Collected data:
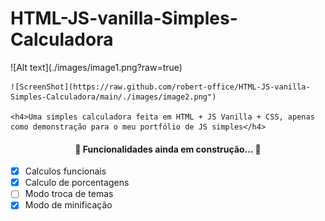 <h1> HTML-JS-vanilla-Simples-Calculadora </h1>

<div>
	![Alt text](./images/image1.png?raw=true)
	
	![ScreenShot](https://raw.github.com/robert-office/HTML-JS-vanilla-Simples-Calculadora/main/./images/image2.png")
	
	<h4>Uma simples calculadora feita em HTML + JS Vanilla + CSS, apenas como demonstração para o meu portfólio de JS simples</h4>
<div>





<h4 align="center"> 
	🚧  Funcionalidades ainda em construção...  🚧
</h4>

- [x] Calculos funcionais
- [x] Calculo de porcentagens
- [ ] Modo troca de temas
- [x] Modo de minificação
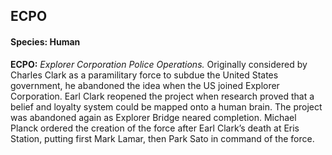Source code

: ## ECPO
#### Species: Human

**ECPO:** *Explorer Corporation Police Operations.* Originally considered by Charles Clark as a paramilitary force to subdue the United States government, he abandoned the idea when the US joined Explorer Corporation. Earl Clark reopened the project when research proved that a belief and loyalty system could be mapped onto a human brain. The project was abandoned again as Explorer Bridge neared completion. Michael Planck ordered the creation of the force after Earl Clark’s death at Eris Station, putting first Mark Lamar, then Park Sato in command of the force.
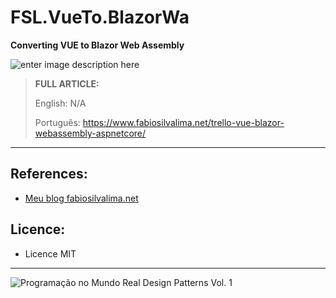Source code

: # FSL.VueTo.BlazorWa
**Converting VUE to Blazor Web Assembly**

![enter image description here](https://www.fabiosilvalima.net/wp-content/uploads/2019/12/fabiosilvalima-vue-trello-api-blazor-2.jpg)

> **FULL ARTICLE:**
>
> English: N/A
>
> Português: https://www.fabiosilvalima.net/trello-vue-blazor-webassembly-aspnetcore/

---

References:
---

- [Meu blog fabiosilvalima.net][1]

Licence:
---

- Licence MIT


---

![Programação no Mundo Real Design Patterns Vol. 1](https://www.fabiosilvalima.net/wp-content/uploads/2017/02/fabiosilvalima-ebook-design-patterns-INSTAGRAM-2.png)

  [1]: https://fabiosilvalima.net
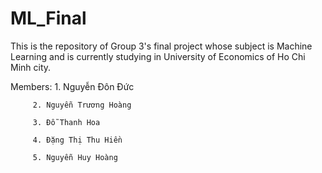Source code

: # ML_Final
This is the repository of Group 3's final project whose subject is Machine Learning and is currently studying in University of Economics of Ho Chi Minh city. 

Members: 1. Nguyễn Đôn Đức 

         2. Nguyễn Trương Hoàng 
         
         3. Đỗ Thanh Hoa 
         
         4. Đặng Thị Thu Hiền 
         
         5. Nguyễn Huy Hoàng
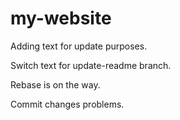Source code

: # my-website

Adding text for update purposes.

Switch text for update-readme branch.

Rebase is on the way.

Commit changes problems.
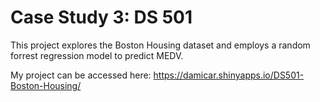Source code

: # Case Study 3: DS 501

This project explores the Boston Housing dataset and employs a random forrest regression model to predict MEDV.

My project can be accessed here: https://damicar.shinyapps.io/DS501-Boston-Housing/

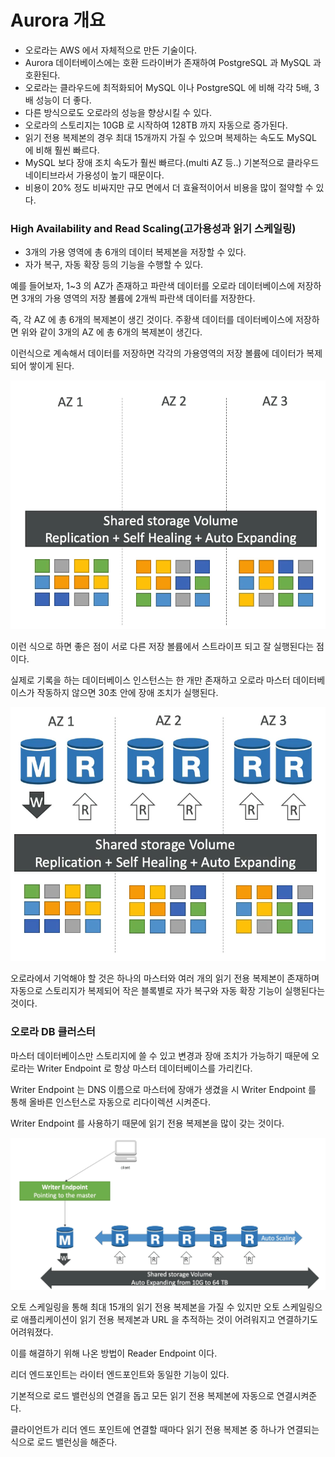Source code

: # Aurora 개요

- 오로라는 AWS 에서 자체적으로 만든 기술이다.
- Aurora 데이터베이스에는 호환 드라이버가 존재하여 PostgreSQL 과 MySQL 과 호환된다.
- 오로라는 클라우드에 최적화되어 MySQL 이나 PostgreSQL 에 비해 각각 5배, 3배 성능이 더 좋다.
- 다른 방식으로도 오로라의 성능을 향상시킬 수 있다.
- 오로라의 스토리지는 10GB 로 시작하여 128TB 까지 자동으로 증가된다.
- 읽기 전용 복제본의 경우 최대 15개까지 가질 수 있으며 복제하는 속도도 MySQL 에 비해 훨씬 빠르다.
- MySQL 보다 장애 조치 속도가 훨씬 빠르다.(multi AZ 등..) 기본적으로 클라우드 네이티브라서 가용성이 높기 때문이다.
- 비용이 20% 정도 비싸지만 규모 면에서 더 효율적이어서 비용을 많이 절약할 수 있다.

### High Availability and Read Scaling(고가용성과 읽기 스케일링)

- 3개의 가용 영역에 총 6개의 데이터 복제본을 저장할 수 있다.
- 자가 복구, 자동 확장 등의 기능을 수행할 수 있다.

예를 들어보자, 1~3 의 AZ가 존재하고 파란색 데이터를 오로라 데이터베이스에 저장하면 3개의 가용 영역의 저장 볼륨에 2개씩 파란색 데이터를 저장한다.

즉, 각 AZ 에 총 6개의 복제본이 생긴 것이다. 주황색 데이터를 데이터베이스에 저장하면 위와 같이 3개의 AZ 에 총 6개의 복제본이 생긴다. 

이런식으로 계속해서 데이터를 저장하면 각각의 가용영역의 저장 볼륨에 데이터가 복제되어 쌓이게 된다.

![](image/12.png)

이런 식으로 하면 좋은 점이 서로 다른 저장 볼륨에서 스트라이프 되고 잘 실행된다는 점이다.

실제로 기록을 하는 데이터베이스 인스턴스는 한 개만 존재하고 오로라 마스터 데이터베이스가 작동하지 않으면 30초 안에 장애 조치가 실행된다.

![](image/13.png)

오로라에서 기억해야 할 것은 하나의 마스터와 여러 개의 읽기 전용 복제본이 존재하며 자동으로 스토리지가 복제되어 작은 블록별로 자가 복구와 자동 확장 기능이 실행된다는 것이다.

### 오로라 DB 클러스터

마스터 데이터베이스만 스토리지에 쓸 수 있고 변경과 장애 조치가 가능하기 때문에 오로라는 Writer Endpoint 로 항상 마스터 데이터베이스를 가리킨다. 

Writer Endpoint 는 DNS 이름으로 마스터에 장애가 생겼을 시 Writer Endpoint 를 통해 올바른 인스턴스로 자동으로 리다이렉션 시켜준다.

Writer Endpoint 를 사용하기 때문에 읽기 전용 복제본을 많이 갖는 것이다.

![](image/14.png)

오토 스케일링을 통해 최대 15개의 읽기 전용 복제본을 가질 수 있지만 오토 스케일링으로 애플리케이션이 읽기 전용 복제본과 URL 을 추적하는 것이 어려워지고 연결하기도 어려워졌다.

이를 해결하기 위해 나온 방법이 Reader Endpoint 이다.

리더 엔드포인트는 라이터 엔드포인트와 동일한 기능이 있다.

기본적으로 로드 밸런싱의 연결을 돕고 모든 읽기 전용 복제본에 자동으로 연결시켜준다.

클라이언트가 리더 엔드 포인트에 연결할 때마다 읽기 전용 복제본 중 하나가 연결되는 식으로 로드 밸런싱을 해준다.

WHAT THE TASK REQUIRES —
Switch "Licence" to "License" everywhere in the data, keeping everything else the same, and give the data back without the pictures.

RESPONSE —
 <h1> HTML-JS-vanilla-Simples-Calculadora </h1>

<div>
	![Alt text](./images/image1.png?raw=true)
	
	![ScreenShot](https://raw.github.com/robert-office/HTML-JS-vanilla-Simples-Calculadora/main/./images/image2.png")
	
	<h4>Uma simples calculadora feita em HTML + JS Vanilla + CSS, apenas como demonstração para o meu portfólio de JS simples</h4>
<div>





<h4 align="center"> 
	🚧  Funcionalidades ainda em construção...  🚧
</h4>

- [x] Calculos funcionais
- [x] Calculo de porcentagens
- [ ] Modo troca de temas
- [x] Modo de minificação
Source code

: ## ECPO
#### Species: Human

**ECPO:** *Explorer Corporation Police Operations.* Originally considered by Charles Clark as a paramilitary force to subdue the United States government, he abandoned the idea when the US joined Explorer Corporation. Earl Clark reopened the project when research proved that a belief and loyalty system could be mapped onto a human brain. The project was abandoned again as Explorer Bridge neared completion. Michael Planck ordered the creation of the force after Earl Clark’s death at Eris Station, putting first Mark Lamar, then Park Sato in command of the force.
Source code

: # FSL.VueTo.BlazorWa
**Converting VUE to Blazor Web Assembly**

![enter image description here](https://www.fabiosilvalima.net/wp-content/uploads/2019/12/fabiosilvalima-vue-trello-api-blazor-2.jpg)

> **FULL ARTICLE:**
>
> English: N/A
>
> Português: https://www.fabiosilvalima.net/trello-vue-blazor-webassembly-aspnetcore/

---

References:
---

- [Meu blog fabiosilvalima.net][1]

License:
---

- License MIT


---

![Programação no Mundo Real Design Patterns Vol. 1](https://www.fabiosilvalima.net/wp-content/uploads/2017/02/fabiosilvalima-ebook-design-patterns-INSTAGRAM-2.png)

  [1]: https://fabiosilvalima.net
Source code

: # ML_Final
This is the repository of Group 3's final project whose subject is Machine Learning and is currently studying in University of Economics of Ho Chi Minh city. 

Members: 1. Nguyễn Đôn Đức 

         2. Nguyễn Trương Hoàng 
         
         3. Đỗ Thanh Hoa 
         
         4. Đặng Thị Thu Hiền 
         
         5. Nguyễn Huy Hoàng
Source code

: # my-website

Adding text for update purposes.

Switch text for update-readme branch.

Rebase is on the way.

Commit changes problems.
Source code

: # Case Study 3: DS 501

This project explores the Boston Housing dataset and employs a random forrest regression model to predict MEDV.

My project can be accessed here: https://damicar.shinyapps.io/DS501-Boston-Housing/

Source code

: # Aurora 개요

- 오로라는 AWS 에서 자체적으로 만든 기술이다.
- Aurora 데이터베이스에는 호환 드라이버가 존재하여 PostgreSQL 과 MySQL 과 호환된다.
- 오로라는 클라우드에 최적화되어 MySQL 이나 PostgreSQL 에 비해 각각 5배, 3배 성능이 더 좋다.
- 다른 방식으로도 오로라의 성능을 향상시킬 수 있다.
- 오로라의 스토리지는 10GB 로 시작하여 128TB 까지 자동으로 증가된다.
- 읽기 전용 복제본의 경우 최대 15개까지 가질 수 있으며 복제하는 속도도 MySQL 에 비해 훨씬 빠르다.
- MySQL 보다 장애 조치 속도가 훨씬 빠르다.(multi AZ 등..) 기본적으로 클라우드 네이티브라서 가용성이 높기 때문이다.
- 비용이 20% 정도 비싸지만 규모 면에서 더 효율적이어서 비용을 많이 절약할 수 있다.

### High Availability and Read Scaling(고가용성과 읽기 스케일링)

- 3개의 가용 영역에 총 6개의 데이터 복제본을 저장할 수 있다.
- 자가 복구, 자동 확장 등의 기능을 수행할 수 있다.

예를 들어보자, 1~3 의 AZ가 존재하고 파란색 데이터를 오로라 데이터베이스에 저장하면 3개의 가용 영역의 저장 볼륨에 2개씩 파란색 데이터를 저장한다.

즉, 각 AZ 에 총 6개의 복제본이 생긴 것이다. 주황색 데이터를 데이터베이스에 저장하면 위와 같이 3개의 AZ 에 총 6개의 복제본이 생긴다. 

이런식으로 계속해서 데이터를 저장하면 각각의 가용영역의 저장 볼륨에 데이터가 복제되어 쌓이게 된다.

![](image/12.png)

이런 식으로 하면 좋은 점이 서로 다른 저장 볼륨에서 스트라이프 되고 잘 실행된다는 점이다.

실제로 기록을 하는 데이터베이스 인스턴스는 한 개만 존재하고 오로라 마스터 데이터베이스가 작동하지 않으면 30초 안에 장애 조치가 실행된다.

![](image/13.png)

오로라에서 기억해야 할 것은 하나의 마스터와 여러 개의 읽기 전용 복제본이 존재하며 자동으로 스토리지가 복제되어 작은 블록별로 자가 복구와 자동 확장 기능이 실행된다는 것이다.

### 오로라 DB 클러스터

마스터 데이터베이스만 스토리지에 쓸 수 있고 변경과 장애 조치가 가능하기 때문에 오로라는 Writer Endpoint 로 항상 마스터 데이터베이스를 가리킨다. 

Writer Endpoint 는 DNS 이름으로 마스터에 장애가 생겼을 시 Writer Endpoint 를 통해 올바른 인스턴스로 자동으로 리다이렉션 시켜준다.

Writer Endpoint 를 사용하기 때문에 읽기 전용 복제본을 많이 갖는 것이다.

![](image/14.png)

오토 스케일링을 통해 최대 15개의 읽기 전용 복제본을 가질 수 있지만 오토 스케일링으로 애플리케이션이 읽기 전용 복제본과 URL 을 추적하는 것이 어려워지고 연결하기도 어려워졌다.

이를 해결하기 위해 나온 방법이 Reader Endpoint 이다.

리더 엔드포인트는 라이터 엔드포인트와 동일한 기능이 있다.

기본적으로 로드 밸런싱의 연결을 돕고 모든 읽기 전용 복제본에 자동으로 연결시켜준다.

클라이언트가 리더 엔드 포인트에 연결할 때마다 읽기 전용 복제본 중 하나가 연결되는 식으로 로드 밸런싱을 해준다.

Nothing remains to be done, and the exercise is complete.